Dr. Bendor writes a brief review outlining previous research that found a pitch processing center in a region of human auditory cortex located in lateral Heschl's gyrus, as well as other more recent studies that report data that contradict these earlier findings.
The review points out decades-old research suggesting that the auditory cortex plays a pivotal role in pitch perception. Researchers originally obtained this finding by training cats to distinguish pitch, then removing the auditory cortex on both sides of the brainrendering the animals unable to distinguish pitch, but still able to discriminate other aspects of sound, such as frequency. Studies using functional Magnetic Resonance Imaging (fMRI), a technique that examines brain activity while subjects are actively performing tasks in an MRI scanner, suggested that the lateral Heschl's gyrus is the main player in pitch perception. Several fMRI studies have scanned subjects' brains while listening to noise, then compared the brain activity to when subjects listen to a sound called iterated ripple noise (IRN), similar to noise but with a pitch component. However, recent studies that compare IRN and an IRN stimulus modified to have no pitch found that both sounds seem to activate the same region of the brain, suggesting that this area may not be involved in pitch perception after all.

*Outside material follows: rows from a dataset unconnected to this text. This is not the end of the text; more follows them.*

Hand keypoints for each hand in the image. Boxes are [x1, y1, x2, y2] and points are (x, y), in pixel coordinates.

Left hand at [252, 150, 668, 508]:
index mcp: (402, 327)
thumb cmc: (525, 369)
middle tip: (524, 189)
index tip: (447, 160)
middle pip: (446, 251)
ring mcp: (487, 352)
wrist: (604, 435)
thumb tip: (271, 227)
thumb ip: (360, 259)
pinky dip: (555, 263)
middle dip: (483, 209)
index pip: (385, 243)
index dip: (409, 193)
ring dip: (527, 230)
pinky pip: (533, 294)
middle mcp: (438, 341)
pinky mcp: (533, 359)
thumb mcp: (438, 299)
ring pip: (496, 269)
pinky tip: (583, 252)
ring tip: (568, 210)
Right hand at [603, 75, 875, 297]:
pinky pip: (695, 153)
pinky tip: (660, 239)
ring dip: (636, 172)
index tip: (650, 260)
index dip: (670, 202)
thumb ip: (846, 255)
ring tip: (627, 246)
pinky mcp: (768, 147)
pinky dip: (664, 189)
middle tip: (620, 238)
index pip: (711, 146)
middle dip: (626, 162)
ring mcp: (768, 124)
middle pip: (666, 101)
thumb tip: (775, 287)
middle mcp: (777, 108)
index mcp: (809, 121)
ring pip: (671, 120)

Bendor points out that it is too soon to dismiss the existence of a pitch center, however additional studies are needed to confirm its existence given these new results. He adds, although auditory cortex overlaps Heschl's gyrus, the exact placement can vary between subjects. Intersubject variability presents a significant problem when averaging data across multiple subjects, and could be one reason why an fMRI study fails to replicate a result.

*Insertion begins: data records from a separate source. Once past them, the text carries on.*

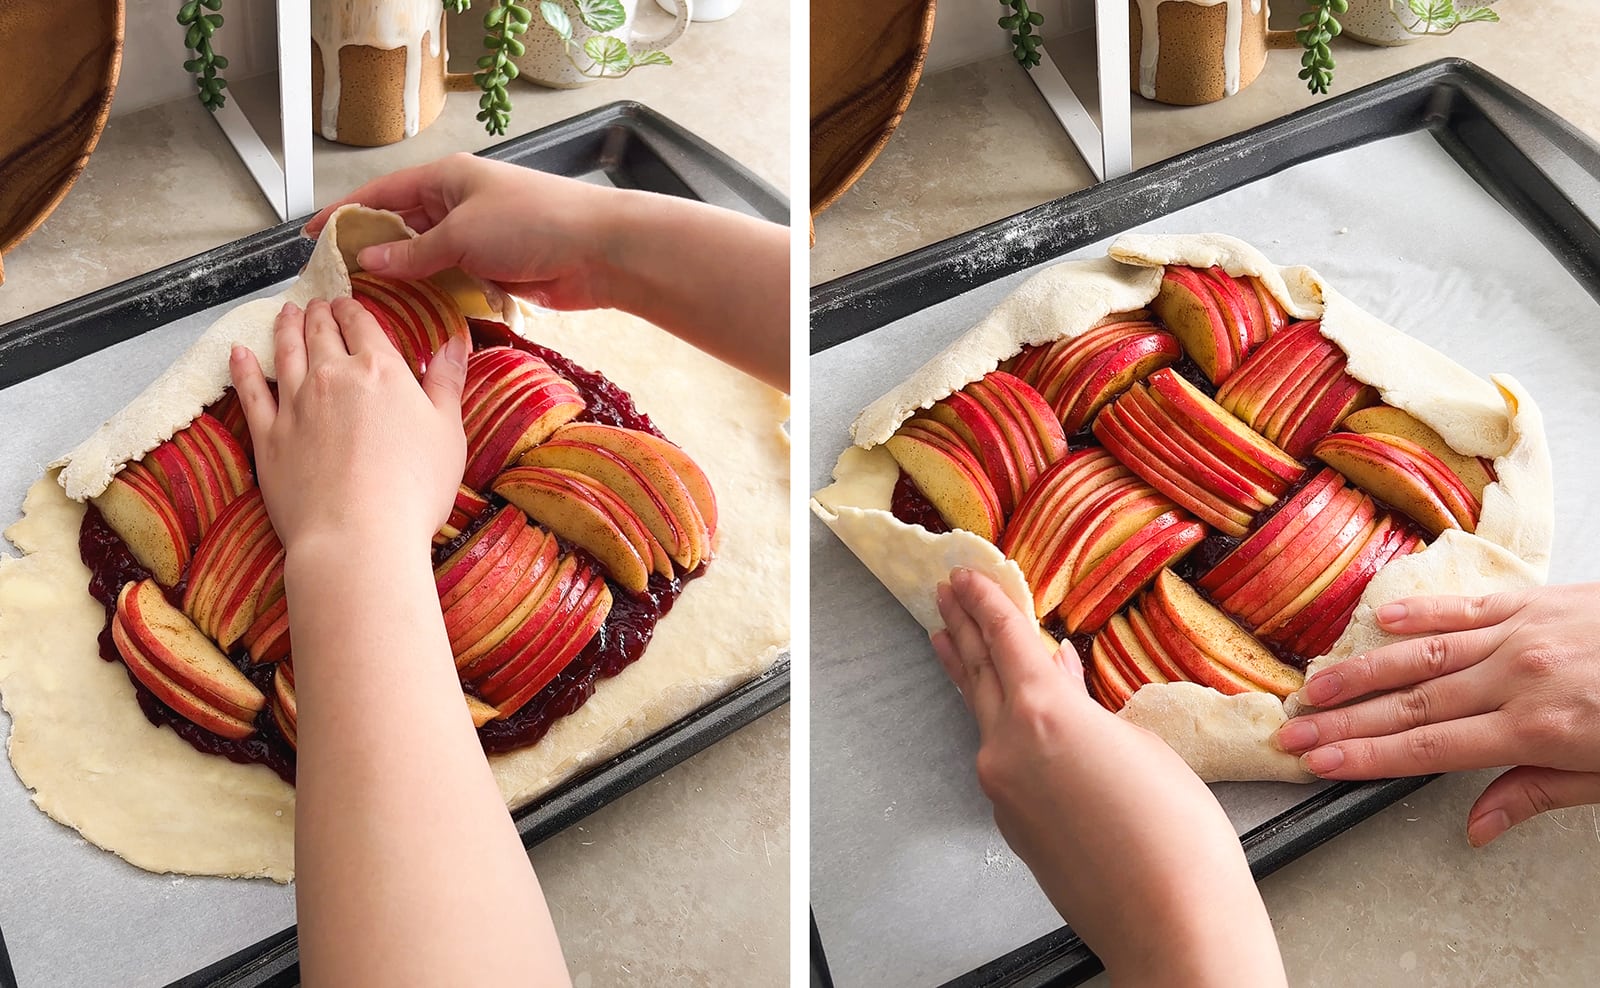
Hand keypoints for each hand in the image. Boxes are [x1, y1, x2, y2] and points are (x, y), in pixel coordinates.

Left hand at [230, 298, 468, 550]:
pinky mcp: (269, 436)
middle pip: (321, 332)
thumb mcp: (447, 431)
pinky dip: (244, 369)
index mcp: (381, 370)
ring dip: (285, 328)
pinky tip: (239, 353)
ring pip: (285, 352)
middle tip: (316, 304)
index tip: (348, 303)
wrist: (357, 536)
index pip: (363, 324)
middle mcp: (333, 376)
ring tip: (285, 314)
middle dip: (319, 313)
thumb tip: (456, 339)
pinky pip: (251, 392)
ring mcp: (295, 405)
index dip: (354, 309)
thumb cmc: (414, 488)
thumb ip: (447, 381)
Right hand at [304, 154, 788, 390]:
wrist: (600, 251)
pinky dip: (433, 295)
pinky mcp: (497, 268)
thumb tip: (368, 261)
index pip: (381, 194)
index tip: (311, 236)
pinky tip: (412, 314)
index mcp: (447, 179)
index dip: (344, 214)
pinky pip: (453, 280)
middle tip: (335, 281)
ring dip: (402, 279)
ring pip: (426, 258)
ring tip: (365, 304)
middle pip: (401, 227)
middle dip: (370, 252)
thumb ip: (413, 253)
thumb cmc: (535, 224)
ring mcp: (479, 238)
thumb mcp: (463, 235)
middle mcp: (459, 204)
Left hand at [933, 568, 1284, 985]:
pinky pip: (1002, 755)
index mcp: (1043, 714)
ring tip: (947, 638)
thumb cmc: (1176, 833)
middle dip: (964, 627)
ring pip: (983, 715)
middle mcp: (1007, 748)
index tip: (967, 575)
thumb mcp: (1142, 746)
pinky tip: (1009, 714)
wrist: (1171, 922)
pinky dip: (1001, 723)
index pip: (1005, 639)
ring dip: (967, 672)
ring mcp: (1003, 789)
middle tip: (946, 593)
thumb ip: (1091, 710)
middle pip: (979, 672)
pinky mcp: (1013, 823)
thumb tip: (1066, 688)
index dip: (987, 601)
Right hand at [1275, 585, 1599, 845]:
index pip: (1428, 746)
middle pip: (1410, 703)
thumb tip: (1477, 825)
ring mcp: (1524, 633)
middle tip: (1293, 729)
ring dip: (1362, 671)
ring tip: (1315, 685)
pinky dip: (1420, 614)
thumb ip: (1537, 794)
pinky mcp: (1538, 601)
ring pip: (1424, 654)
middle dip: (1344, 720)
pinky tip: (1381, 619)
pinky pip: (1466, 607)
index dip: (1366, 756)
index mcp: (1537, 728)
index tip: (1321, 761)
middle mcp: (1518, 677)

Bendor notes that other research suggests that a different area of the brain behind the lateral Heschl's gyrus, called the anterior planum temporale, may play a role in perceiving pitcha topic that needs further investigation.
Importance of the Findings
The reviewed studies suggest that the existence of a pitch center, especially one located in the lateral Heschl's gyrus, is still an open question.
"Although there is general agreement that the auditory cortex is essential for pitch perception, whether pitch processing is localized within a single functionally-specific region within the auditory cortex remains a controversial issue among auditory neuroscientists," Bendor says. Dr. Bendor is affiliated with the Picower Institute for Learning and Memory, Department of Brain and Cognitive Science at the Massachusetts Institute of Technology.